Can We Inoculate People Against Fake News?

An interesting new idea specifically about fake news around climate change has just come out of Cambridge and Yale. Climate change information is currently at the center of a storm in America, as the Environmental Protection Agency has been ordered to remove its climate change page and all research attached to it, and a National Parks Twitter feed "went rogue" for several hours with climate change statistics in protest of an apparent gag order from the White House. (The Tweets have since been deleted, but a collection of anonymous self-proclaimed National Parks workers have set up an "alternative" feed in their spare time to continue to spread climate change awareness. It's a supremely odd and terrifying scandal, and it's only January.)

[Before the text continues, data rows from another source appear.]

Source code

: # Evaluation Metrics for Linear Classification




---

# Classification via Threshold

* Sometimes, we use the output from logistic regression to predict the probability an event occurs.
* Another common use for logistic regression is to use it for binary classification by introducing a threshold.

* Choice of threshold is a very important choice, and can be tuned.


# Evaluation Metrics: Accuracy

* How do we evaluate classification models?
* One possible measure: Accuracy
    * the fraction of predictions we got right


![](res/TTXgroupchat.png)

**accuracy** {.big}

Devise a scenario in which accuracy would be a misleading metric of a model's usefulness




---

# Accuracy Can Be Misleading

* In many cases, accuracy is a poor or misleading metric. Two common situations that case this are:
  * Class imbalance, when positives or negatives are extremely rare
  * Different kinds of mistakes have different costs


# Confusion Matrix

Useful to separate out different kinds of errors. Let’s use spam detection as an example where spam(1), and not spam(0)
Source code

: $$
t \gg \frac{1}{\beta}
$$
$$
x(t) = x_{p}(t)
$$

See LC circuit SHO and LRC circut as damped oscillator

Keeping the public aware of proper climate change information, including the basic fact that no, it's not a hoax, is a key part of the battle to fight its environmental effects. Fake news about the issue, including the idea that it's a hoax perpetuated by the Chinese (thanks, Donald), is highly damaging. So how can we fight it?

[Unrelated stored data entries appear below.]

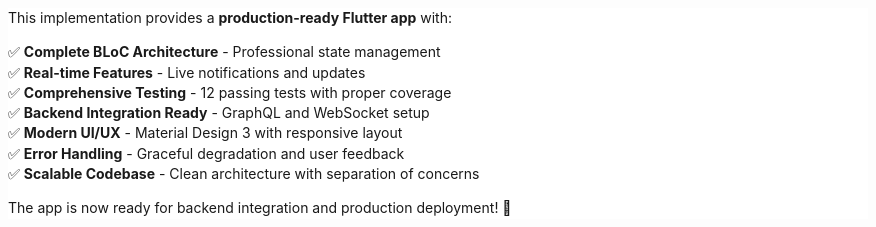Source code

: This implementation provides a **production-ready Flutter app** with:

✅ **Complete BLoC Architecture** - Professional state management  
✅ **Real-time Features** - Live notifications and updates  
✅ **Comprehensive Testing** - 12 passing tests with proper coverage  
✅ **Backend Integration Ready** - GraphQL and WebSocket setup  
✅ **Modern UI/UX** - Material Design 3 with responsive layout  
✅ **Error Handling** - Graceful degradation and user feedback  
✅ **Scalable Codebase** - Clean architecture with separation of concerns  

The app is now ready for backend integration and production deployment! 🚀
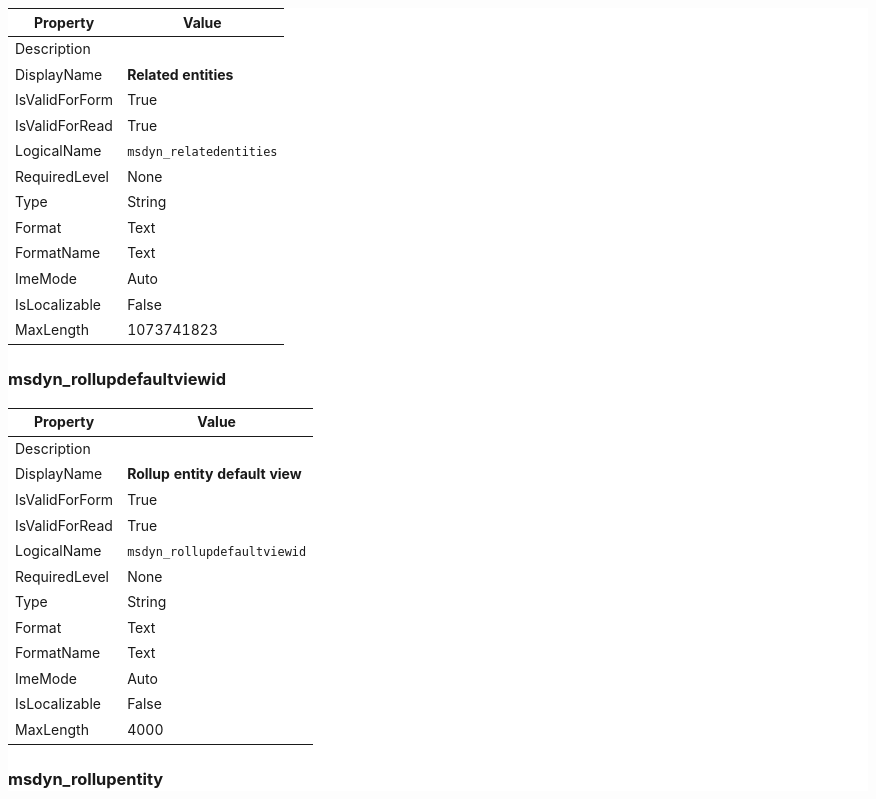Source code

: |Property|Value|
|---|---|
|Description||
|DisplayName|**Related entities**|
|IsValidForForm|True|
|IsValidForRead|True|
|LogicalName|`msdyn_relatedentities`|
|RequiredLevel|None|
|Type|String|
|Format|Text|
|FormatName|Text|
|ImeMode|Auto|
|IsLocalizable|False|
|MaxLength|1073741823|

### <a name="BKMK_msdyn_rollupdefaultviewid"></a> msdyn_rollupdefaultviewid

|Property|Value|
|---|---|
|Description||
|DisplayName|**Rollup entity default view**|
|IsValidForForm|True|
|IsValidForRead|True|
|LogicalName|`msdyn_rollupdefaultviewid`|
|RequiredLevel|None|
|Type|String|
|Format|Text|
|FormatName|Text|
|ImeMode|Auto|
|IsLocalizable|False|
|MaxLength|4000|

### <a name="BKMK_msdyn_rollupentity"></a> msdyn_rollupentity
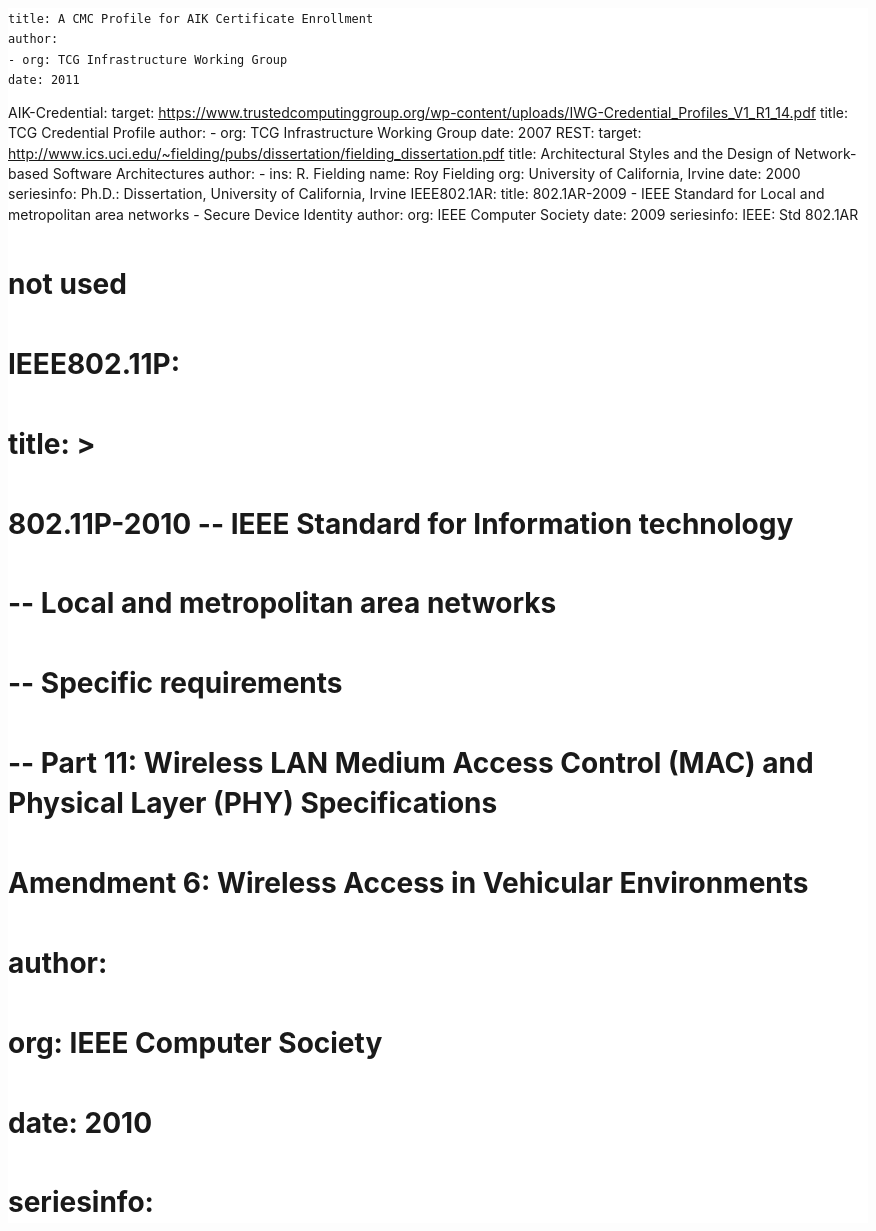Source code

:     title: A CMC Profile for AIK Certificate Enrollment
    author:
    - org: TCG Infrastructure Working Group
    date: 2011
  AIK-Credential:
    target: https://www.trustedcomputinggroup.org/wp-content/uploads/IWG-Credential_Profiles_V1_R1_14.pdf
    title: TCG Credential Profile
    author:
    - org: TCG Infrastructure Working Group
    date: 2007
  REST:
    target: http://www.ics.uci.edu/~fielding/pubs/dissertation/fielding_dissertation.pdf
    title: Architectural Styles and the Design of Network-based Software Architectures
    author:
    - ins: R. Fielding
      name: Roy Fielding
      org: University of California, Irvine
    date: 2000
    seriesinfo:
      Ph.D.: Dissertation, University of California, Irvine
  IEEE802.1AR:
    title: 802.1AR-2009 - IEEE Standard for Local and metropolitan area networks - Secure Device Identity
    author:
      org: IEEE Computer Society
    date: 2009
    seriesinfo:
      IEEE: Std 802.1AR
# not used
#  IEEE802.11P:
#    title: >
#      802.11P-2010 -- IEEE Standard for Information technology
#      -- Local and metropolitan area networks
#      -- Specific requirements
#      -- Part 11: Wireless LAN Medium Access Control (MAC) and Physical Layer (PHY) Specifications
#         Amendment 6: Wireless Access in Vehicular Environments
#    author:
#      org: IEEE Computer Society
#    date: 2010
#    seriesinfo:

The scientists discovered something interesting: the idea of a possible "inoculation" against fake news. They focused on one of the biggest lies from climate change deniers, that scientific opinion isn't actually agreed upon it (it is). They found that showing people a misinformation campaign about climate change and then a factual presentation on it "cancelled out." People didn't shift their opinions at all. (Frustrating.) Then they used what they call a "psychological vaccine," in two types. One was a "general" one, warning that "some politically-motivated groups use misleading tactics to try and convince the public that there is a lot of disagreement among scientists." The other was a "detailed" one that picked apart the misinformation campaign pretty decisively.

Showing people the general vaccine influenced a 6.5 percent shift in favor of the genuine climate change message. The detailed vaccine influenced a whopping 13 percent shift. And, interestingly, the scientists found that the vaccines "were equally effective in shifting the opinions of Republicans, Independents and Democrats in a direction consistent with the conclusions of climate science."

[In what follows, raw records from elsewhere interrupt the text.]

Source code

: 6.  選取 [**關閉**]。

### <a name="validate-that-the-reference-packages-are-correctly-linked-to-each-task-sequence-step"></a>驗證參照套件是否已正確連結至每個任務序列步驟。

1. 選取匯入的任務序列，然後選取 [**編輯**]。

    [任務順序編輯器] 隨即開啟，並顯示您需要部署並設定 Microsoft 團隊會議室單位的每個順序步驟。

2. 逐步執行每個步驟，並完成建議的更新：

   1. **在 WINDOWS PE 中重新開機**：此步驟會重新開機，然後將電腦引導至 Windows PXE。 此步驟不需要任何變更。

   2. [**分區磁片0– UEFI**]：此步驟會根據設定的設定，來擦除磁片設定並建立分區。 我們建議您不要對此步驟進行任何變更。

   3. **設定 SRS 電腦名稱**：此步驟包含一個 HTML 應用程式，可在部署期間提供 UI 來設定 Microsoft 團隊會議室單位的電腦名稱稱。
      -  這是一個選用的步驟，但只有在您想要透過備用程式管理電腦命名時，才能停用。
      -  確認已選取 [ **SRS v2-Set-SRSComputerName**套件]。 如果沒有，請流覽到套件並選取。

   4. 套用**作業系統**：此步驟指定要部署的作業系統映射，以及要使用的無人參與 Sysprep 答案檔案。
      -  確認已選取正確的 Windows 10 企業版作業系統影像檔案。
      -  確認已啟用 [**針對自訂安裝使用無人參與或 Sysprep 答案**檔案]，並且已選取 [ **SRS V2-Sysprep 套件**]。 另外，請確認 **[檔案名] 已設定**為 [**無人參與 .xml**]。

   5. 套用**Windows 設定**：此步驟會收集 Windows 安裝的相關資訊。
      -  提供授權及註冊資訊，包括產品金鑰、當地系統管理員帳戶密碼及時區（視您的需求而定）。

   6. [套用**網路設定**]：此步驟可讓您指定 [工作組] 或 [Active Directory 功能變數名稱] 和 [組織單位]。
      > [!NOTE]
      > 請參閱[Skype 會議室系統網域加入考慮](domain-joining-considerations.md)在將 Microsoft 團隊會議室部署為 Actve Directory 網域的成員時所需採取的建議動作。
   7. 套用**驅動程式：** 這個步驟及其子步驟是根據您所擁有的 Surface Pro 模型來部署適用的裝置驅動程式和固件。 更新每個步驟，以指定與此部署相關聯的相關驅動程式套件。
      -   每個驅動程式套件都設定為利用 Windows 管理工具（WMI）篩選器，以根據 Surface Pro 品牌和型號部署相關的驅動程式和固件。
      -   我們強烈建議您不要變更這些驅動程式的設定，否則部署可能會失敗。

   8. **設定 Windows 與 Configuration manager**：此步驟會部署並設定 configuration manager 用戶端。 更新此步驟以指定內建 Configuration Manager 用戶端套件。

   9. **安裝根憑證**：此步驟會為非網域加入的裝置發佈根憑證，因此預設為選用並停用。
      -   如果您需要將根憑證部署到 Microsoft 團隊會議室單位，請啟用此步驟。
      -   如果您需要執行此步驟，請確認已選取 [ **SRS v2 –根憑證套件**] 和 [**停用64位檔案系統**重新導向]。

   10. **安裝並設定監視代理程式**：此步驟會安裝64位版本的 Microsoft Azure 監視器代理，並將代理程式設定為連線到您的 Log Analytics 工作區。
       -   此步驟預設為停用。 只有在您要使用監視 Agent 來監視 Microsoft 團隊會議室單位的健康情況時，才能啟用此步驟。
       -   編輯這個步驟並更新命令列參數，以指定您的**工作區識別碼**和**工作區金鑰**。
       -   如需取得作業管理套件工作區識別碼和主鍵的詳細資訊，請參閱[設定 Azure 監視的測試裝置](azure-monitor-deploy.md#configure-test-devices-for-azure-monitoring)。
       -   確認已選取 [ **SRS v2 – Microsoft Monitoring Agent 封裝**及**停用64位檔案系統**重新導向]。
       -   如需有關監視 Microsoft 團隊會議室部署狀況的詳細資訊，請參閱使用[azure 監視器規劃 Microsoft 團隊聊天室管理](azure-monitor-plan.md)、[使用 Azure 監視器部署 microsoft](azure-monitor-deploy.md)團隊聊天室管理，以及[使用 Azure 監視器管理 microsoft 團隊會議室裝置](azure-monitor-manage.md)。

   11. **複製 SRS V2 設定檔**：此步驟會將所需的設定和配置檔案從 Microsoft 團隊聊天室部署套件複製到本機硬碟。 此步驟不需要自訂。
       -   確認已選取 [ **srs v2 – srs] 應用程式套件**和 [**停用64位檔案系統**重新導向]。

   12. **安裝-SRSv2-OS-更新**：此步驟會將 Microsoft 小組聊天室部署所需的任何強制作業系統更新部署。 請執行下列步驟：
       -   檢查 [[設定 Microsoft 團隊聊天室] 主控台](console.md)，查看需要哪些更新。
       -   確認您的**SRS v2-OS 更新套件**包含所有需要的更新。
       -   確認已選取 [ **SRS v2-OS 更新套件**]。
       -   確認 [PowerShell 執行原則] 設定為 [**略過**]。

What You Can Do To Combat It

If you want to argue the point with Uncle David on Facebook for hours, you may have better uses for your time. And an interesting new tool might help you out. Hoaxy, the brainchild of the Observatory on Social Media at Indiana University, has been conceived as a way of tracking how various claims manage to spread through social media and other forms of communication, and what organizations are debunking them. One fake news story about a lying climate change scientist, for instance, shows its origins in a single Tweet from a non-reputable source. It's a way to judge accuracy via debunking, and see how fast various stories are spreading.

Tools from both Google and Facebook to provide fact-checking on various news stories are also in preparation across the U.S. and Canada, though it's as yet unclear how they'll function in full. As trust in news remains embattled, it's likely going to be a long slog to understand and verify the information coming at us from all directions.